Your instructions → Examine the records below and count how many lines contain the string "labels". Give only the number.

══ Record extracts ══

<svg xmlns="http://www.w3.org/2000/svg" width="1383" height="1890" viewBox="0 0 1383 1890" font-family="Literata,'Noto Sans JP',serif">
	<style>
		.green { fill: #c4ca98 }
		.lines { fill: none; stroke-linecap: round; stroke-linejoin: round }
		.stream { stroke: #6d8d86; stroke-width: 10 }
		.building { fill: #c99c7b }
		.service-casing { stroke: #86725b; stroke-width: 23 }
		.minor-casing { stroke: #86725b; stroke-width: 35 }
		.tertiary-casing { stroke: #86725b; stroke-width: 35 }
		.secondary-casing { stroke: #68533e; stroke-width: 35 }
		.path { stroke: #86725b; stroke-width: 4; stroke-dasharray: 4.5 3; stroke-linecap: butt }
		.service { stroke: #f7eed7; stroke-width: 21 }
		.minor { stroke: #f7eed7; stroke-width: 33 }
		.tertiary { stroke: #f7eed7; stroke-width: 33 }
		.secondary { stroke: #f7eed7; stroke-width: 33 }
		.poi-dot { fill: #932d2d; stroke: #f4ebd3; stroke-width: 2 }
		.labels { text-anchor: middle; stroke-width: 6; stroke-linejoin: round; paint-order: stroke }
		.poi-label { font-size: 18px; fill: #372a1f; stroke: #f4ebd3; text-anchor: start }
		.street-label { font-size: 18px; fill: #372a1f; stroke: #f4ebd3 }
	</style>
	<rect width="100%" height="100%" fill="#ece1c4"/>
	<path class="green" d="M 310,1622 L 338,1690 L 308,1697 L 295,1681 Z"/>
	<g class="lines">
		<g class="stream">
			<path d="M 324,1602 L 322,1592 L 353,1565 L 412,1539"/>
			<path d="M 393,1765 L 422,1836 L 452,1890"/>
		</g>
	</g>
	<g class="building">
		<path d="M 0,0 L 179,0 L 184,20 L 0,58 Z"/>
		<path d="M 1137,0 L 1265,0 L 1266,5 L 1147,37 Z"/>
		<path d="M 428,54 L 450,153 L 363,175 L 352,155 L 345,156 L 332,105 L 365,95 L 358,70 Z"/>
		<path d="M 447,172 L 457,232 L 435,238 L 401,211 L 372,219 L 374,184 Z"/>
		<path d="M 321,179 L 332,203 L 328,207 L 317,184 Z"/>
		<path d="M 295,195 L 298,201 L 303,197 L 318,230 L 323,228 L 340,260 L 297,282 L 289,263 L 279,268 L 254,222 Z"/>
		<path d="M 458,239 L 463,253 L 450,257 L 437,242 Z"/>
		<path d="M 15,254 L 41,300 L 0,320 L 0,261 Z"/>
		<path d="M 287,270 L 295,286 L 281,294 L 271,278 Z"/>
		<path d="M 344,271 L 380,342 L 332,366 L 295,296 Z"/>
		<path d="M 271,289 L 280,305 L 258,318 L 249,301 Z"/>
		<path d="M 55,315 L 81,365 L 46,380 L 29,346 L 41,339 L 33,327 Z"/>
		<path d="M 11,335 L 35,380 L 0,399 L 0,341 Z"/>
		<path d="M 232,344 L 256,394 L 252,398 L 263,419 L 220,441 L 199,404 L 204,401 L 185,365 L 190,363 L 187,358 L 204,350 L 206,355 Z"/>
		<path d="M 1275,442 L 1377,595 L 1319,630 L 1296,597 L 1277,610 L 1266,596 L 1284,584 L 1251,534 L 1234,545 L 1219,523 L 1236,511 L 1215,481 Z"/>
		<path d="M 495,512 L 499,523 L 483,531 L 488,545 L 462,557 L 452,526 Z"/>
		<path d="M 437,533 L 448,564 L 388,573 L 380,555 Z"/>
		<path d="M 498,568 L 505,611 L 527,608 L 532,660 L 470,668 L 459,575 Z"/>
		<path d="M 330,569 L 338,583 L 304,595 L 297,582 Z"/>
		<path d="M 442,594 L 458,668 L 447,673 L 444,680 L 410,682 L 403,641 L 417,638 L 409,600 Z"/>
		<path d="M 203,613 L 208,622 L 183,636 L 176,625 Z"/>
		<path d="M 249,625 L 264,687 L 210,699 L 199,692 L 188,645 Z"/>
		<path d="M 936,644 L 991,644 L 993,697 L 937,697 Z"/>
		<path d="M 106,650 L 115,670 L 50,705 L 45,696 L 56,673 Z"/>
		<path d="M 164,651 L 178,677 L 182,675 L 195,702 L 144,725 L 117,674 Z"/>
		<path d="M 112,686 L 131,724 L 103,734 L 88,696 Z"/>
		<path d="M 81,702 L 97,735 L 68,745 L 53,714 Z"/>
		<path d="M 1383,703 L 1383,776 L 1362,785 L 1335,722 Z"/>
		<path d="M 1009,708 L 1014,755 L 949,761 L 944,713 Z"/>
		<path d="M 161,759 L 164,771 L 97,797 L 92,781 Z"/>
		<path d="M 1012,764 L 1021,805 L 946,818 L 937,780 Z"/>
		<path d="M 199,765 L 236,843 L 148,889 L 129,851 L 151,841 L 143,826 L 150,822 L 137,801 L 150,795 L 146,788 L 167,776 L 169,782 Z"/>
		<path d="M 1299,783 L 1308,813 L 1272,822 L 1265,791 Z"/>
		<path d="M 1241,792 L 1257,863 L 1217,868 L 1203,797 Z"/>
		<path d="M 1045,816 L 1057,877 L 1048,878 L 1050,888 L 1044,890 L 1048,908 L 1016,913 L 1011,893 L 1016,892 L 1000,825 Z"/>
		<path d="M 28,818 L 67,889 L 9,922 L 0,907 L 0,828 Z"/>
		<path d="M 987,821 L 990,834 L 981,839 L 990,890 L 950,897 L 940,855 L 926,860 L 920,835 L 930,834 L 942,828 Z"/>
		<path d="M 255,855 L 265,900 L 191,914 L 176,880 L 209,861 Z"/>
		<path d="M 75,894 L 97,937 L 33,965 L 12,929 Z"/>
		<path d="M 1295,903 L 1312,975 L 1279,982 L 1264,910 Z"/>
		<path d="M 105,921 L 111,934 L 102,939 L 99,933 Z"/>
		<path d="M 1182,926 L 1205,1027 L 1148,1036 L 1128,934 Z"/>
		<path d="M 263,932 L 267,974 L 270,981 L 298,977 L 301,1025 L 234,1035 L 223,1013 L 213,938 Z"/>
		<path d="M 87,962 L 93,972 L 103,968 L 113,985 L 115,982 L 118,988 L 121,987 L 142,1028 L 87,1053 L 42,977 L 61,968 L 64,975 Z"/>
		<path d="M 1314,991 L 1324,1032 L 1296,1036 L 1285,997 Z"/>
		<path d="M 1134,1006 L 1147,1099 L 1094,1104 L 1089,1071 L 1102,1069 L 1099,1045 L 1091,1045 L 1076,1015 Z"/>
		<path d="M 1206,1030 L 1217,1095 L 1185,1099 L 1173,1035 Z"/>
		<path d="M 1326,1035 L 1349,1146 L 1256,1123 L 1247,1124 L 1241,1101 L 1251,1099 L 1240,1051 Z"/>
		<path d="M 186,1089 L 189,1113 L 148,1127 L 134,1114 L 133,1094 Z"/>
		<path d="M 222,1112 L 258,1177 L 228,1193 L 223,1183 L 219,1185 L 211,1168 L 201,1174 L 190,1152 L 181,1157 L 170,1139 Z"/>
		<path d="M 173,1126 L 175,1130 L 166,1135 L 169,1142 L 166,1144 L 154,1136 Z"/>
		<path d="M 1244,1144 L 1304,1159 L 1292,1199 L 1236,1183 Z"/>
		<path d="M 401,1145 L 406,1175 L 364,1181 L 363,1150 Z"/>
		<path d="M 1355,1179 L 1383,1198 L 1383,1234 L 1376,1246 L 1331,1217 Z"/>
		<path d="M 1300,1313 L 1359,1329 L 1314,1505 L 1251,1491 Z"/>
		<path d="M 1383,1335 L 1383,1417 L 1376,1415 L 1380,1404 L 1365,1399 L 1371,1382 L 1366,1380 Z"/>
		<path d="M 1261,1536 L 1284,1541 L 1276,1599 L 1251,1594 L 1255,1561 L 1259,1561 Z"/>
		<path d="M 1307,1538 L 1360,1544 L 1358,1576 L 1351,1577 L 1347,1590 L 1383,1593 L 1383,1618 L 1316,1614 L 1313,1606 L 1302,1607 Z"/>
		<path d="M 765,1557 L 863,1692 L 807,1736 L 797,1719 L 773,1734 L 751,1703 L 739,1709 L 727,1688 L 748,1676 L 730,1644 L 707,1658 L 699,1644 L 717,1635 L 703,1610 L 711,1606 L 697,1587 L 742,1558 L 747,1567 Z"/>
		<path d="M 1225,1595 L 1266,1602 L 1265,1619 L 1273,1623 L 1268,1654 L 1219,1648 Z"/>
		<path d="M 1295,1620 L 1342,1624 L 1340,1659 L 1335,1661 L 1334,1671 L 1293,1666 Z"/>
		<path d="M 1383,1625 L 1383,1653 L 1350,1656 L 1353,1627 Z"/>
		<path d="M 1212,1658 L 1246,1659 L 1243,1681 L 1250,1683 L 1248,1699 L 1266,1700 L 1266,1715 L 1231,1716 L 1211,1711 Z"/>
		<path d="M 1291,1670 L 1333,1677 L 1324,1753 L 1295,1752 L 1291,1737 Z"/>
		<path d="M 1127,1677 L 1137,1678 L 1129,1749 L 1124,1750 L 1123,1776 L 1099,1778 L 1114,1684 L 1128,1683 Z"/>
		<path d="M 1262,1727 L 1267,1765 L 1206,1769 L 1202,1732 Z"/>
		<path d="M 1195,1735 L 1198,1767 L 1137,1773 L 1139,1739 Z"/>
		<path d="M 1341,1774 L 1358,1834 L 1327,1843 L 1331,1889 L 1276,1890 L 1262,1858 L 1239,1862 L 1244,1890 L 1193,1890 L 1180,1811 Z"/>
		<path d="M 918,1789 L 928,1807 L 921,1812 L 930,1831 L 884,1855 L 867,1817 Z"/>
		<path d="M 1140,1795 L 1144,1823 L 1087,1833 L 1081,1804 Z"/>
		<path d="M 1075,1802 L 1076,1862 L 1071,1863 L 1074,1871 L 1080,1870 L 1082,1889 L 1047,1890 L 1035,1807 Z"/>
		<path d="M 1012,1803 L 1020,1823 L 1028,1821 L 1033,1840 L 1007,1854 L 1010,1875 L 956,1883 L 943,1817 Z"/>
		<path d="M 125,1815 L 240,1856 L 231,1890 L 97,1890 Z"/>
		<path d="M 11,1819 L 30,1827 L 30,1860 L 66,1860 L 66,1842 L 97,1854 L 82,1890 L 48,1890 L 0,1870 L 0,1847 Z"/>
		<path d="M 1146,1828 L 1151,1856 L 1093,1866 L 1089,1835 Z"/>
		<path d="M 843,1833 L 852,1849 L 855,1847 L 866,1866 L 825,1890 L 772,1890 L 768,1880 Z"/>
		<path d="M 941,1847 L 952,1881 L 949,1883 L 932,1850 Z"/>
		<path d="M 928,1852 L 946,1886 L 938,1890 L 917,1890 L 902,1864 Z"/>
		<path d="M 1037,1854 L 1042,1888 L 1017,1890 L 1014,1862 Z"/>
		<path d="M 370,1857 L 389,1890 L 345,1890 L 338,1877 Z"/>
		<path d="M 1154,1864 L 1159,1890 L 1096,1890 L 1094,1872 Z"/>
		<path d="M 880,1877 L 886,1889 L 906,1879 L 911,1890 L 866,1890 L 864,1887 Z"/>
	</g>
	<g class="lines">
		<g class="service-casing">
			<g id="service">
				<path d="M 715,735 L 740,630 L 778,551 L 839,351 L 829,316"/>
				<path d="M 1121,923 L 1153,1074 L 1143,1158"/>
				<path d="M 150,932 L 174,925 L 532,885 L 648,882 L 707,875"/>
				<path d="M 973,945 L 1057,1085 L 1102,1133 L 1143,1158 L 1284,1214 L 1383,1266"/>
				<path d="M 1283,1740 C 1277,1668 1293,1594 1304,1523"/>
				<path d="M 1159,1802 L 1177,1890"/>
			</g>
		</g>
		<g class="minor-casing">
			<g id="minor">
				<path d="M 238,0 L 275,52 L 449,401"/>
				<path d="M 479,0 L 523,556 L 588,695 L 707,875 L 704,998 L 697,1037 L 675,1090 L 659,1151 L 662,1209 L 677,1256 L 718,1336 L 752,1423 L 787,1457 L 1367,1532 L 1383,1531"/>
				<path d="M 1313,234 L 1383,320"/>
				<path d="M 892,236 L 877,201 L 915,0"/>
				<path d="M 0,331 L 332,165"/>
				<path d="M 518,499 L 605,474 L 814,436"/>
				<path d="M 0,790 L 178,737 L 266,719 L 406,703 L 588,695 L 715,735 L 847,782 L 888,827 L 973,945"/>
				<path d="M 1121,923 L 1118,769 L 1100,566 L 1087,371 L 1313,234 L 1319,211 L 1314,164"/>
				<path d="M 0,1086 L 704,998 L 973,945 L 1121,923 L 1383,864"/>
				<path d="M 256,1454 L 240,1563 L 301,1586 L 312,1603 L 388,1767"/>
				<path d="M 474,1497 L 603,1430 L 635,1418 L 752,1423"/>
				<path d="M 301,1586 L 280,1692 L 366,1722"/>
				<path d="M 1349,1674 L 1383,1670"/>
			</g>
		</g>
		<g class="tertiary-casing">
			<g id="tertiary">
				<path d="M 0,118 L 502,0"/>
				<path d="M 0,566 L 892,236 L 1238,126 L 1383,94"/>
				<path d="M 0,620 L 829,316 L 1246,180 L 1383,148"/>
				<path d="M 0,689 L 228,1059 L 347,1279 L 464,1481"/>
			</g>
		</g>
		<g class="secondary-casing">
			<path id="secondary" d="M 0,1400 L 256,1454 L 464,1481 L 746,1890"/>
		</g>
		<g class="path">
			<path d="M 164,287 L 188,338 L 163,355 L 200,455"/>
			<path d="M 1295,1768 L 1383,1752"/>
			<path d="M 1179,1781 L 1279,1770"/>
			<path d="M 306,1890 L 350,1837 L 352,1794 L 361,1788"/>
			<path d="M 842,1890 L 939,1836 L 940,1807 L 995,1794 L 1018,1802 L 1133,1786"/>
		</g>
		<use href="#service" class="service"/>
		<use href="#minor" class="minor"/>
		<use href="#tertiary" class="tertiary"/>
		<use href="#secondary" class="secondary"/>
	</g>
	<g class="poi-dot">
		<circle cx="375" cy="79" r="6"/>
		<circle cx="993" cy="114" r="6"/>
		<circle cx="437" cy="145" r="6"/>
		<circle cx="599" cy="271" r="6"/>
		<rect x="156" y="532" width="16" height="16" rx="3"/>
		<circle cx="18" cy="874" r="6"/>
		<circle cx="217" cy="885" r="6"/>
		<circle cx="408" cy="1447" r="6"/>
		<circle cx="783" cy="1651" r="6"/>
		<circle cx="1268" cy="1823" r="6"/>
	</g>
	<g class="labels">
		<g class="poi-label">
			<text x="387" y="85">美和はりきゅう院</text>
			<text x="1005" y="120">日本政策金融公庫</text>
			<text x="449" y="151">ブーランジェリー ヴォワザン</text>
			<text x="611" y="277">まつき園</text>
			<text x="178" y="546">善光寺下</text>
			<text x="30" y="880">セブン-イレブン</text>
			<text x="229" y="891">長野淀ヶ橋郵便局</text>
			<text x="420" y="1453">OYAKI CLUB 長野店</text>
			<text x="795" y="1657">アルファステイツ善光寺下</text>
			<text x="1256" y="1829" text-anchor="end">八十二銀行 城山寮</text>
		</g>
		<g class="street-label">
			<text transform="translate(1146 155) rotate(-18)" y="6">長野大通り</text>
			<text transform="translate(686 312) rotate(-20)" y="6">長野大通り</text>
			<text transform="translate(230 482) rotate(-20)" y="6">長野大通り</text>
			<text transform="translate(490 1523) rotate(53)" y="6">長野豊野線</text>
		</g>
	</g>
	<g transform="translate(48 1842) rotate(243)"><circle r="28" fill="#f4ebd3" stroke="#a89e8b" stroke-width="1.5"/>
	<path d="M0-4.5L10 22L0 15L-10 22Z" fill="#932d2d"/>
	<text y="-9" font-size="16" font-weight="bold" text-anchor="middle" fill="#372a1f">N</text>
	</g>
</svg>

═══

Answer section → 2